The Treasure is not only situated within a close distance from the healthcare city, it is also close to the island’s airport. In addition to that, the project’s high-end residential units – which will vary between one-bedroom apartments, two-bedroom apartments, three-bedroom apartments, and penthouses – will offer its residents a mesmerizing view of the gulf waters.

In addition to that, the project will also comprise luxurious entertainment facilities that include an outdoors swimming pool, a gym, a private cinema, and a gaming area.

Waterbay West Project:

This is probably the finest example that reflects the foundation’s creativity and willingness to bring brand new concepts not only into the Bahraini market, but also to the whole GCC.

In partnership with Paramount Residences, Bin Faqeeh has unveiled the new Waterbay West project last month; the project, which is planned to be open within the second quarter of 2019, is aiming at bringing about the Hollywood Lifestyle through three towers that consist of 10 stories.

Upon its announcement during an event which was attended by Shaikh Khalid bin Humood Al Khalifa, the chief executive of Bahrain Tourism and Exhibtion Authority (BTEA), as well as Steven Seagal, the famous American actor and producer and Ghassan Aridi, the chairman of Paramount Hotels and Resorts.

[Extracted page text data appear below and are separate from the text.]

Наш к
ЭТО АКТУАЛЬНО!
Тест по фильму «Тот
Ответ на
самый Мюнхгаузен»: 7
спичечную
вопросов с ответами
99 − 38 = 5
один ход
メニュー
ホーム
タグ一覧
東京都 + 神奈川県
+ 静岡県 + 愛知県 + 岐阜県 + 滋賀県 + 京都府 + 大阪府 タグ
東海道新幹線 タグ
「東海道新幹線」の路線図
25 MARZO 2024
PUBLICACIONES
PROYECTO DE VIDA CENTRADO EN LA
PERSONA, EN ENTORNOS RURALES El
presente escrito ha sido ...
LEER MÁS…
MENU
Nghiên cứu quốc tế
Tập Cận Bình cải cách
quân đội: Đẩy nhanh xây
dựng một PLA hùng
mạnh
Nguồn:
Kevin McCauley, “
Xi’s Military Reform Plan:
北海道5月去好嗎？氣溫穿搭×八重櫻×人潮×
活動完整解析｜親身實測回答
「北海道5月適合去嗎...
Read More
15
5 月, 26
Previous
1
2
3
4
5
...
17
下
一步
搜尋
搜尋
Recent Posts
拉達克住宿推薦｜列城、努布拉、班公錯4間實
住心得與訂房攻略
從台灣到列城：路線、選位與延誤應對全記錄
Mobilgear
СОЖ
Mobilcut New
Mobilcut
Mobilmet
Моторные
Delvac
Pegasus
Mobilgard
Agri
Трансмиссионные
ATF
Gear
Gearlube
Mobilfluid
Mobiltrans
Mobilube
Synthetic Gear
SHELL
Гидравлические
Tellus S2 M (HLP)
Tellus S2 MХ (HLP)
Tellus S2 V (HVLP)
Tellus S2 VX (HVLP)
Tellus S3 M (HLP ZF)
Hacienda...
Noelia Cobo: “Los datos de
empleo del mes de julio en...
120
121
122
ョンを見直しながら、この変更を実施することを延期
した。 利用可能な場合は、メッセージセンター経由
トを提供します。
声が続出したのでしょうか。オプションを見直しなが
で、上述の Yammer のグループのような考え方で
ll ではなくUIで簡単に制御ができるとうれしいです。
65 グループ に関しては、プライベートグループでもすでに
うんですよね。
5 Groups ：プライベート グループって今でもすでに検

According to Bin Faqeeh, this project is considered a challenge for the foundation as they are trying to open the project as soon as possible since Dubai, the top tourism destination in the region, does not have any projects of the same type yet and Riyadh, the capital of the Kingdom of Saudi Arabia, has one that is still not open yet.

Bin Faqeeh also explained that the design and the concept of the trio of towers will be brand new to the architectural landscape of the Kingdom of Bahrain. The first tower will feature 180 apartments, while the second will feature 200 and the third will feature 189 units.

Al Sidra:

Situated at the heart of Diyar Al Muharraq island, Al Sidra’s strategic location grants its residents almost an instant access to some of the top attractions like Marassi Beach, Amwaj Island and Dragon City.

The project is also 15 minutes away from Bahrain International Airport.

In addition to the unique and variant design styles of the residential units, the project will offer multiple luxurious amenities that include the stunning Flamingo Park, the public beaches and the connected waterways.

All of these promising features and upcoming projects reflect the unique brand Bin Faqeeh Foundation has established for itself through the past decade. It is safe to say that such projects will help the Bahraini real estate market to grow more robust as one of the top attractions of investments and tourism in the GCC.